■ Aim of the exercise:
As soon as the line containing "37: (768, 45, 99.78)" appears in the material below, start returning lines exactly, and end with the line containing "49: (343, 205, 30.02)".

Task data Block Start

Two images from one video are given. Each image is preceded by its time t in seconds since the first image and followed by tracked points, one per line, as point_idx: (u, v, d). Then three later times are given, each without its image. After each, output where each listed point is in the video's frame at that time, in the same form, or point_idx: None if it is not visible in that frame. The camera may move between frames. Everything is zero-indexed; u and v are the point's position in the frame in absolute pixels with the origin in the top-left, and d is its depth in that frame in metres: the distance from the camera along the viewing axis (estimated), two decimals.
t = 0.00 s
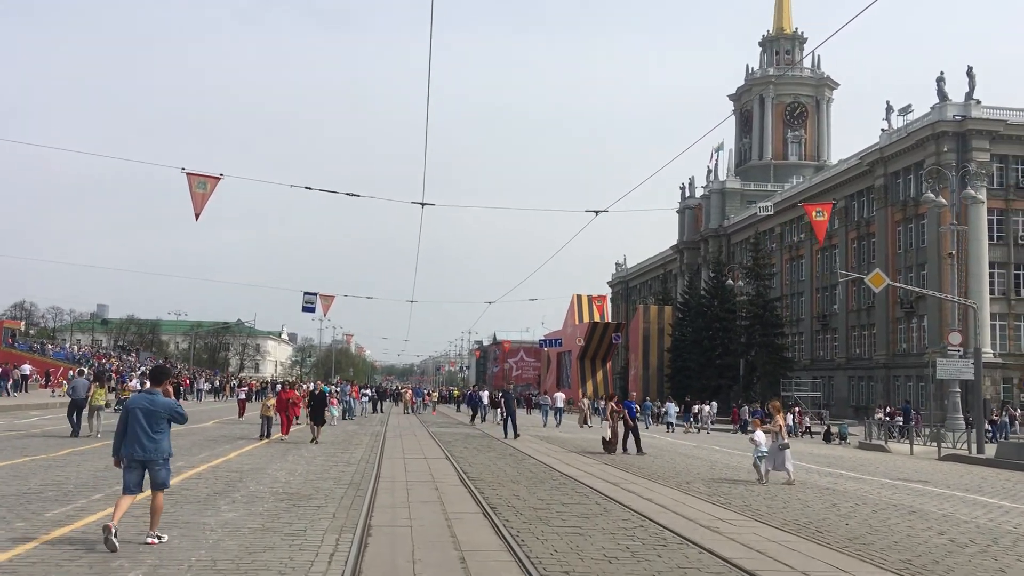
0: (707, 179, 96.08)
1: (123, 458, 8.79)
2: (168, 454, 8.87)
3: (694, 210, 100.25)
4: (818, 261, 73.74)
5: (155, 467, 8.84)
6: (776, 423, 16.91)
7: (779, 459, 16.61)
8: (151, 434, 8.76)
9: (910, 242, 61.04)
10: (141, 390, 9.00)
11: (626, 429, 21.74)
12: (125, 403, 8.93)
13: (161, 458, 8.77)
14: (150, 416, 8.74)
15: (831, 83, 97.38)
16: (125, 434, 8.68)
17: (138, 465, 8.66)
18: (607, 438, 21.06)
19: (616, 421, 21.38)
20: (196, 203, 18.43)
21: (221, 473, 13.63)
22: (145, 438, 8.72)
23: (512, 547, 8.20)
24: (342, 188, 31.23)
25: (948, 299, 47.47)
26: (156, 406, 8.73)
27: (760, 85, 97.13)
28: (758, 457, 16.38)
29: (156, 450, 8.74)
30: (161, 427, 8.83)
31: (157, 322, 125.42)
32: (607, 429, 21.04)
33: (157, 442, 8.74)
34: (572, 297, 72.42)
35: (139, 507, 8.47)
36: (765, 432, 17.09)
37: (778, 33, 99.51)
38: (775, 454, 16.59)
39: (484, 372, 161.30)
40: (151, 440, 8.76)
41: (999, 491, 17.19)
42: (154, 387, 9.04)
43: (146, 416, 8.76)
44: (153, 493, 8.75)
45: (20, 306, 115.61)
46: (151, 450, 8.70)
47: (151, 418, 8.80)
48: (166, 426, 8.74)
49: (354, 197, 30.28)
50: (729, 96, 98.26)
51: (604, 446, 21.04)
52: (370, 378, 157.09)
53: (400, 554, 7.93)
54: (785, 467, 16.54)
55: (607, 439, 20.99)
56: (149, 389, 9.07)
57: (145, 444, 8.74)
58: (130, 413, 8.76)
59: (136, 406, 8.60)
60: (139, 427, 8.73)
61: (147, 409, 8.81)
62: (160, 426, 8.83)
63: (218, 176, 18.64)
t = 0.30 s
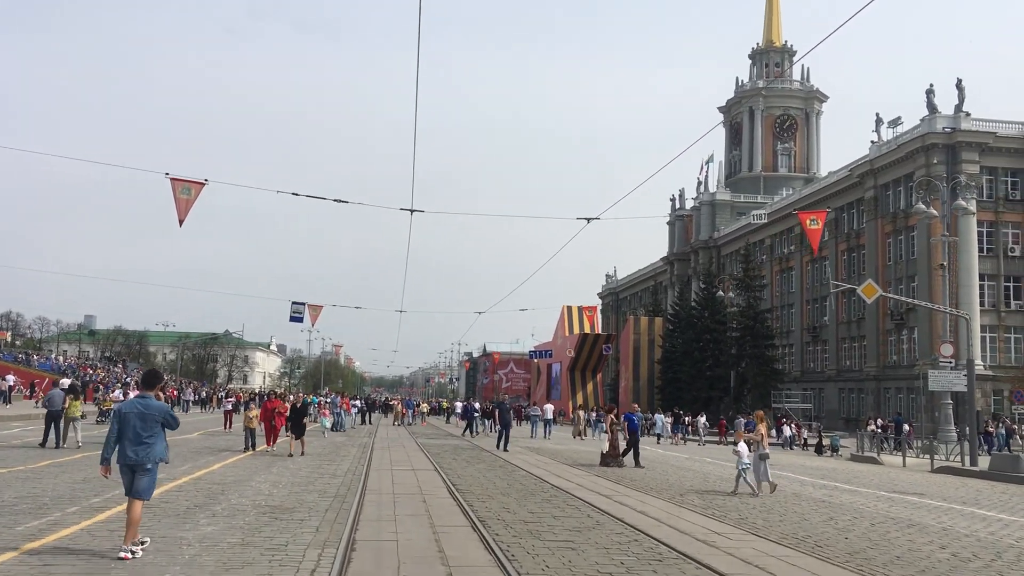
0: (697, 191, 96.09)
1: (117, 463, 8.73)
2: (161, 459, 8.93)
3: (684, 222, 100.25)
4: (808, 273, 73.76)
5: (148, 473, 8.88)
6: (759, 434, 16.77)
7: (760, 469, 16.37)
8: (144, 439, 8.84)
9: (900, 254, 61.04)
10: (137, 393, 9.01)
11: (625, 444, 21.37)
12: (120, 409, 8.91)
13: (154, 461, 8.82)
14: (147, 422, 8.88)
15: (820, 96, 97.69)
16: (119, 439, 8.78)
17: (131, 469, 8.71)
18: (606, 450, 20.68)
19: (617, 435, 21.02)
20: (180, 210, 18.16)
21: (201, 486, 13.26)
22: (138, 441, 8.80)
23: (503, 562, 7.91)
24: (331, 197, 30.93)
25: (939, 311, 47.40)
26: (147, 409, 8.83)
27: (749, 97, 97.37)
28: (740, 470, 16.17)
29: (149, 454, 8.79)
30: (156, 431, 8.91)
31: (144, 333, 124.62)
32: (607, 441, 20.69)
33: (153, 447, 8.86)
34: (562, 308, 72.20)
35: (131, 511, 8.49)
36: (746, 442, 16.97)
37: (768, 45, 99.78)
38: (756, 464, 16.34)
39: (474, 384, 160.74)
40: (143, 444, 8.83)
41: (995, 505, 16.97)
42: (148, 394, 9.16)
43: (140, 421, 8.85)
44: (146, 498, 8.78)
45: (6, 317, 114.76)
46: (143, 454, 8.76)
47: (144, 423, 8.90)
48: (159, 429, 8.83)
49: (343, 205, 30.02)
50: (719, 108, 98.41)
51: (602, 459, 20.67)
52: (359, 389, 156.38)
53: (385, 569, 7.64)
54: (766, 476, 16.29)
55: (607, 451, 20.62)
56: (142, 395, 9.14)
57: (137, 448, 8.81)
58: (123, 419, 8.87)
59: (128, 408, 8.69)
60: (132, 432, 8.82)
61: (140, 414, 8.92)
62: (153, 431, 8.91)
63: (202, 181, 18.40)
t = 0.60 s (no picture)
0: (687, 200, 96.03)
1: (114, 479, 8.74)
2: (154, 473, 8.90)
3: (675, 230, 100.19)
4: (799, 282, 73.72)
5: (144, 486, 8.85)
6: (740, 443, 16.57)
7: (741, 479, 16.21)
8: (135, 454, 8.78)
9: (891, 262, 61.03)
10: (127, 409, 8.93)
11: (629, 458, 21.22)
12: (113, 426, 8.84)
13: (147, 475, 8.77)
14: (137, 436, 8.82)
15: (810, 105, 97.86)
16: (110, 456, 8.73)
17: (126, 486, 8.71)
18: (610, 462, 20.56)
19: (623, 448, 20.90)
20: (165, 214, 17.87)
21: (182, 498, 12.90)
22: (130, 457, 8.74)
23: None
24: (319, 202, 30.58)
25: (931, 319, 47.29)
26: (135, 425, 8.75)
27: (740, 106, 97.51)
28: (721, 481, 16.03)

Task data Block End

■ Expected answer:
37: (768, 45, 99.78)
38: (756, 464, 16.34)
39: (474, 384, 160.74)
40: (143, 444, 8.83)
41: (995, 505, 16.97)
42: (148, 394, 9.16)
43: (140, 421, 8.85)
44: (146, 498, 8.78)
45: (6, 317, 114.76)
46: (143, 454, 8.76)
47: (144, 423, 8.90)
48: (159, 429, 8.83)
49: (343, 205, 30.02)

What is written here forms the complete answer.